** RECORDED DATA follows **

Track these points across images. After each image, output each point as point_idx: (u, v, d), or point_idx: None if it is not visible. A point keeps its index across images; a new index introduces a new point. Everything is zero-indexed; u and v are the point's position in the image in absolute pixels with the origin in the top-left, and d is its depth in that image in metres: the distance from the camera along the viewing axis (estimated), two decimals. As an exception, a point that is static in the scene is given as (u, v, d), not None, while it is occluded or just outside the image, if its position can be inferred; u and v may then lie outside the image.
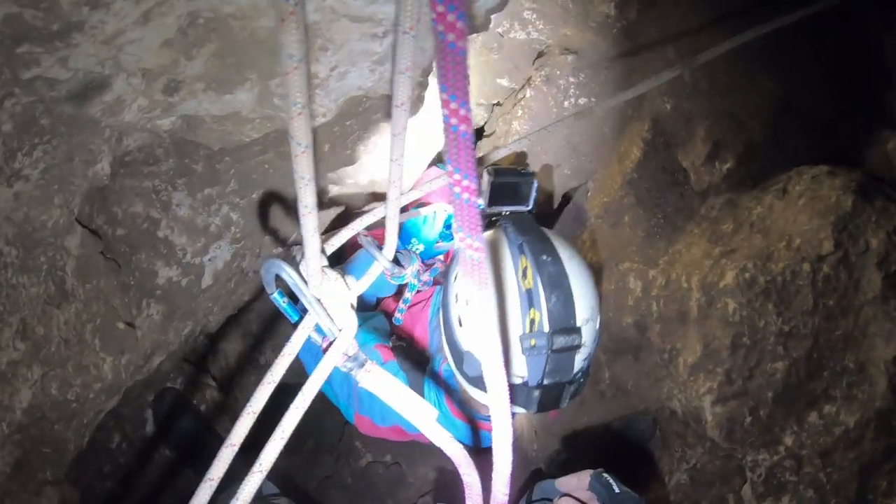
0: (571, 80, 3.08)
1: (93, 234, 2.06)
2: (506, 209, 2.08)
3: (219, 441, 3.32)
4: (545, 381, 1.79)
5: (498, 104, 3.46)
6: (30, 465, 1.93)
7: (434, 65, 0.75)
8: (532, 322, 1.77)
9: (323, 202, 2.71)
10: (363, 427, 2.57)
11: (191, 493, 1.21)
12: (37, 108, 1.35)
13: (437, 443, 1.53)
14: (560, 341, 1.75)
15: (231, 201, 2.32)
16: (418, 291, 2.66)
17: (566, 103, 3.12)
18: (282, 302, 1.66)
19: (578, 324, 1.82)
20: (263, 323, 3.91)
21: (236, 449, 1.31)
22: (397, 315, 2.63)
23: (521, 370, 1.81)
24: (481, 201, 2.07)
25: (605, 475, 1.84)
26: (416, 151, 3.01)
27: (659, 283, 2.80)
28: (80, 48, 1.21)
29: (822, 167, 2.45)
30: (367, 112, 2.12)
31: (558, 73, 3.13)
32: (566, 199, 3.30)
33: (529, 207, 2.12)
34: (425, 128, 2.77)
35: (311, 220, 1.11)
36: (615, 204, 3.05)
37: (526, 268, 1.81)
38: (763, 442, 2.38)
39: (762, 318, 2.43)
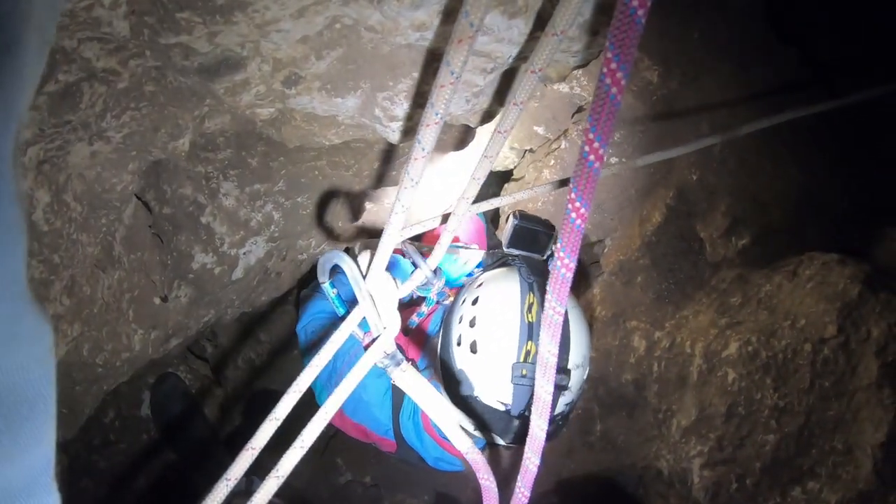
0: (606, 138, 3.20)
1: (145, 207, 2.13)
2: (522, 253, 2.17)
3: (209, 431, 3.35)
4: (527, 412, 1.82)
5: (531, 150, 3.58)
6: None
7: (590, 105, 0.88)
8: (528, 353, 1.83)
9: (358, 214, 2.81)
10: (337, 422, 2.58)
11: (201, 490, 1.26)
12: (150, 73, 1.44)
13: (458, 447, 1.61)
14: None
15: (276, 200, 2.40)
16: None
17: (606, 156, 3.24)
18: (331, 292, 1.75)
19: (569, 366, 1.88)
20: (264, 324, 3.97)
21: (256, 452, 1.38)
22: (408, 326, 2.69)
23: (506, 397, 1.86)
24: (504, 239, 2.18)
25: None
26: (442, 187, 3.14)
27: (663, 344, 2.88)
28: (235, 27, 1.30)
29: (833, 255, 2.55)
30: (441, 141, 2.23)
31: (594, 130, 3.24)
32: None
33: (544, 258, 2.21)
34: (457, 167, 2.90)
35: (399, 220, 1.21)
36: (630, 263, 3.15)
37: (532, 304, 1.89)
38: (746, 510, 2.44)
39: (759, 391, 2.51)
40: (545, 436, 1.44)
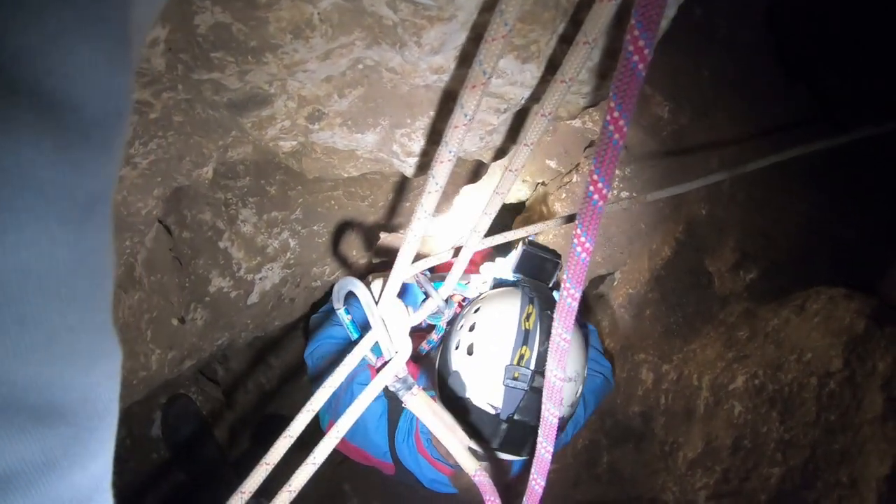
0: (617, 172, 3.27)
1: (165, 231, 2.20)
2: (528, 279, 2.21)
3: (218, 452, 3.38)
4: (515, 416, 1.85)
5: (542, 183, 3.64)
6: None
7: (595, 149, 0.95)
8: (521, 357, 1.86)
9: (373, 243, 2.87)
10: None
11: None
12: (179, 105, 1.51)
13: (467, 469, 1.65)
14: (541, 382, 1.76)
15: (293, 228, 2.46)
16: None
17: (609, 194, 3.30)
18: (346, 318, 1.80)
19: None
20: (275, 349, 4.02)
21: (270, 468, 1.44)
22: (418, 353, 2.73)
23: (497, 400, 1.87)
24: (510, 264, 2.23)
25: None
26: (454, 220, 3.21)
27: (671, 377, 2.91)
28: (265, 67, 1.37)
29: (840, 289, 2.57)
30: (456, 174, 2.29)
31: (605, 164, 3.31)
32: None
33: (549, 285, 2.25)
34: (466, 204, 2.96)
35: (411, 250, 1.26)
36: (640, 297, 3.19)
37: (531, 314, 1.92)
38: (751, 543, 2.46)
39: (765, 424, 2.53)
40: (550, 457, 1.48)
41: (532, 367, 1.85)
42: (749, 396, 2.60)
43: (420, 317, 1.70)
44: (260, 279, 2.54)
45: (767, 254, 2.99)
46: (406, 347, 1.59)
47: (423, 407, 1.69)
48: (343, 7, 1.27)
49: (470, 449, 1.74)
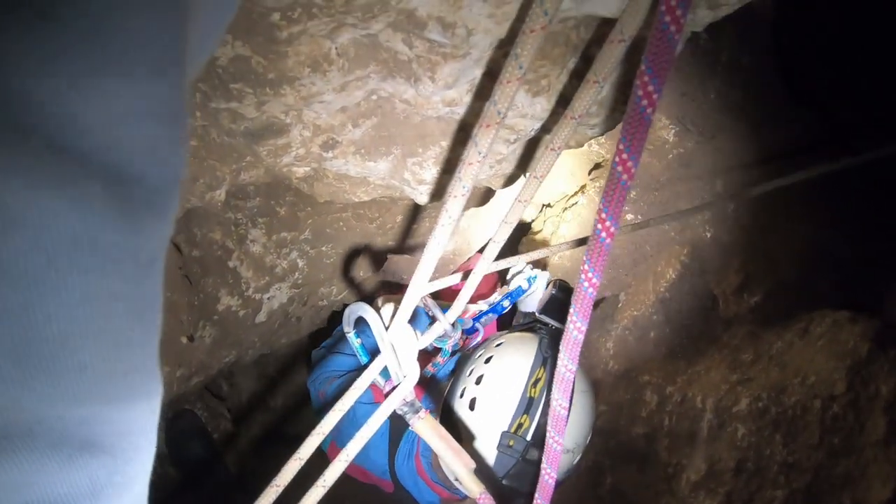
0: (622, 195, 3.29)
1: (176, 249, 2.23)
2: (553, 322, 2.23)
3: (224, 469, 3.39)
4: (504, 481, 1.87)
5: (548, 205, 3.67)
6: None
7: (603, 189, 0.99)
8: (519, 426, 1.86)
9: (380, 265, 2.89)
10: (333, 456, 2.64)
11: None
12: (196, 131, 1.55)
13: (471, 493, 1.67)
14: (534, 454, 1.82)
15: (302, 248, 2.50)
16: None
17: (617, 232, 3.32)
18: (356, 342, 1.83)
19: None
20: (281, 367, 4.04)
21: (280, 489, 1.46)
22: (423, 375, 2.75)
23: (490, 460, 1.90)
24: (534, 307, 2.24)
25: None
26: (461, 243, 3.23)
27: (675, 399, 2.92)
28: (283, 98, 1.40)
29: (844, 313, 2.57)
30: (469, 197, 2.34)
31: (610, 186, 3.34)
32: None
33: None
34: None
35: (424, 277, 1.29)
36: (644, 319, 3.20)
37: (539, 379, 1.93)
38: (754, 567, 2.46)
39: (769, 447, 2.54)
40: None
41: (529, 437, 1.85)
42: (753, 419, 2.61)
43: (427, 340, 1.72)
44: (268, 298, 2.57)
45: (772, 276, 3.01)
46: (414, 372, 1.62)
47: (429, 431, 1.71)
48: (360, 42, 1.31)
49: (475, 472, 1.76)
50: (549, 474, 1.48)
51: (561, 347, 1.30)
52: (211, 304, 2.43)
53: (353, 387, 1.54)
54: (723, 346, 2.97)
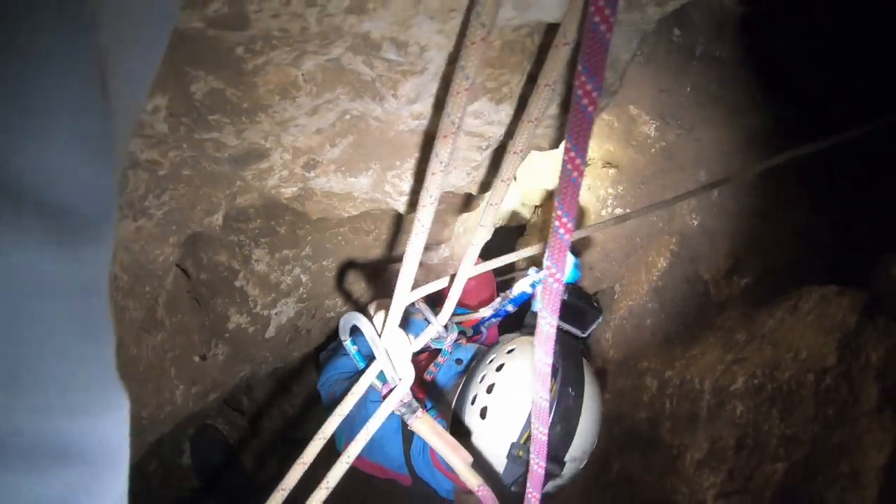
0: (611, 191, 3.39)
1: (184, 274, 2.35)
2: (565, 325, 2.29)
3: (245, 479, 3.50)
4: (513, 488, 1.96)
5: (539, 206, 3.77)
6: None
7: (557, 188, 1.07)
8: (528, 437, 1.89)
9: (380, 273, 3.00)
10: None
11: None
12: (187, 161, 1.66)
13: (470, 486, 1.77)
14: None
15: (304, 265, 2.60)
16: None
17: (604, 212, 3.43)
18: (352, 349, 1.94)
19: (566, 458, 2.00)
20: (296, 377, 4.15)
21: (286, 493, 1.56)
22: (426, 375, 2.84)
23: (499, 467, 2.00)
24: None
25: None
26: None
27: (674, 383, 3.00)
28: (259, 125, 1.50)
29: (832, 287, 2.64)
30: (450, 204, 2.43)
31: (599, 183, 3.45)
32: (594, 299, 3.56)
33: (585, 335, 2.32)
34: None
35: (406, 285, 1.39)
36: (640, 308, 3.29)
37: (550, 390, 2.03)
38: (758, 538, 2.53)
39: (766, 423, 2.60)
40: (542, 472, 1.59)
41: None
42: (749, 396, 2.67)
43: (420, 343, 1.82)
44: (276, 314, 2.68)
45: (759, 259, 3.08)
46: (409, 375, 1.72)
47: (426, 429, 1.81)
48: (325, 66, 1.40)
49: (472, 466, 1.85)
50: (539, 464, 1.56)
51: (535, 342, 1.38)
52: (221, 323, 2.54)
53: (351, 392, 1.64)
54: (717, 329, 3.04)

** End of RECORDED DATA **

### EXERCISE INSTRUCTIONS
Only the lines above from the one with "22: (397, 315, 2.63)" through the one with "38: (763, 442, 2.38)" should be duplicated, character for character.

### YOUR SOLUTION
22: (397, 315, 2.63)
23: (521, 370, 1.81)
24: (481, 201, 2.07)
25: (605, 475, 1.84)
26: (416, 151, 3.01)
27: (659, 283, 2.80)
28: (80, 48, 1.21)
29: (822, 167, 2.45)
30: (367, 112, 2.12)
31: (558, 73, 3.13)
32: (566, 199, 3.30)
33: (529, 207, 2.12)
34: (425, 128, 2.77)
35: (311, 220, 1.11)
36: (615, 204, 3.05)
37: (526, 268, 1.81)
38: (763, 442, 2.38)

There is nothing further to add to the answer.